After reading reviews I decided I was up for the challenge! I made coffee as the water, then brought it to a boil (don’t burn it). I also added a few tablespoons in the frosting with a little extra powdered sugar and evaporated milk. I toasted the coconut and pecans. (Probably not necessary). Pay attention to where you’re at in the recipe since you will make 3 different items. For the cake, I was concerned about adding the boiling liquid to the egg yolk mixture that it would curdle so I slowly added it. Not wanting to over stir either. My round pans took about 37 min. to cook through, used a toothpick to verify. Slightly sunk in the center. 🙁 Frosting hid that part. I would guess it took 2 hours to complete this plus clean up time of course! Great with a glass of milk! My husband still gave it an A+. It was a lot of work, maybe I was stressed after reading reviews. If I make it again I might go slightly easy on the boiling liquid and buttermilk (I made my own using milk with 1/2 tsp. lemon and apple cider vinegar). This recipe is good, you need to pay attention every step of the way. I think it tastes better when someone else does all of the work. LOL! Best of luck! 🙂
Delicious!! German chocolate is my sisters favorite and I surprised her with this cake for her birthday. We both agreed it was in the top 2 of all the cakes I’ve made. The only adjustment i made was to add additional powdered sugar to the frosting (once i had layered and frosted the cake) to thicken it up so i could add some decorative detail around the border. Next time I will simply put it (as made) in a piping bag in the fridge for a few minutes. 5+stars!!

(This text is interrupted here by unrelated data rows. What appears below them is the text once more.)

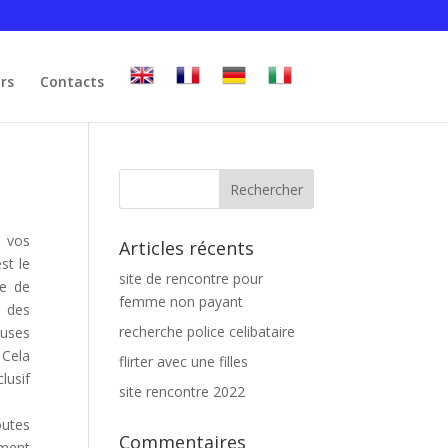
irs
Contacts
e vos
Articles récents
st le
site de rencontre pour
te de
femme non payant
n des
recherche police celibataire
luses
 Cela
flirter avec une filles
lusif
site rencontre 2022
outes
Commentaires
ement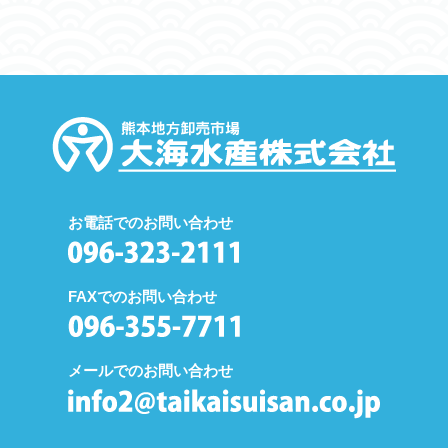
お電話でのお問い合わせ
FAXでのお問い合わせ
メールでのお問い合わせ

Doesn’t work well as cupcakes or bar cakes. It cooks out of pan before done. Looks like I burnt them. But still raw to touch
Do you melt the butter completely for the buttercream or does it mean softened butter?
I made this for my son’s birthday. Per reviews, I increased the flour by 1/4 cup and decreased the water same. My 2 layers came out perfect. They were moist, tender and the flavor was awesome! I also had to add an additional cup of 10X sugar to the chocolate icing because it was way too runny but that worked out as well. All in all, I was satisfied and will definitely save the recipe and will use for any chocolate cakes bc we love it! My son and my grandson both loved the GC cake! Thanks for a great recipe. No problem with the small adjustments I needed to make it work for me.

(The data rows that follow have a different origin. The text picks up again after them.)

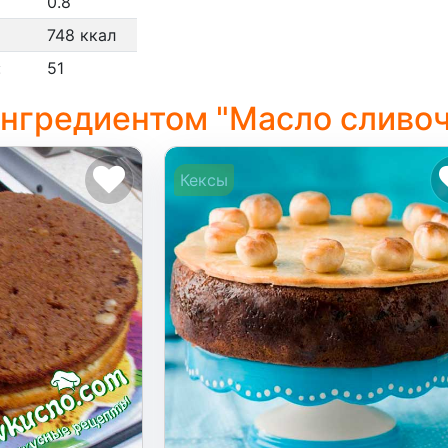
0.8
748 ккал
:
51
ингредиентом "Масло сливо
Кексы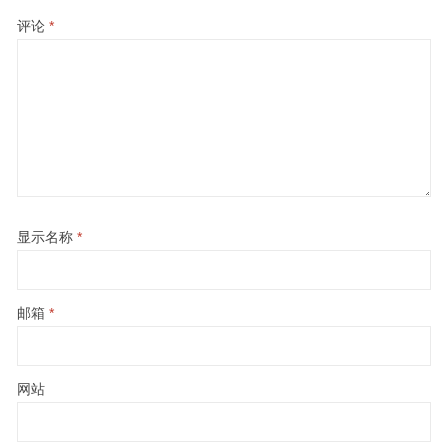
评论
*
显示名称
*
邮箱
*
网站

Oh thanks! I’ll do that. I feel the water took some flavor..but I’m not an expert baker or bake often so I cannot disagree with the recipe! Hahaha. Will try your modifications
Delicious chocolate cake. It seems more of a dark chocolate cake than what I think of as German Chocolate. But it was very good!

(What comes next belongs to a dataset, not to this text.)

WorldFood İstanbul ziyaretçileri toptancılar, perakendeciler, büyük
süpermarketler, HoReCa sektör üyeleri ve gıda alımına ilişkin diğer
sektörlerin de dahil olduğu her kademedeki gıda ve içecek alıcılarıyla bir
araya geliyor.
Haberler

Made this for my father-in-law’s birthday. German Chocolate is his favorite. This was a BIG hit. Delicious, moist and layered well as a 3-teired cake. I don’t care for coconut or pecans. But, this was so delicious that I’ll be on the hunt for an alternative filling. Thanks!
made for my fiancé’s birthday and was delish! I have never used boiling water in a cake recipe, but it’s impossible to make this cake taste any better!
Wow!!
Made this German chocolate cake for my husband’s birthday 🎂 we loved it so moist a delicious 😋
I wish I could have taken a photo it looked like bakery bought.
Thank you for this delicious recipe easy to follow too!!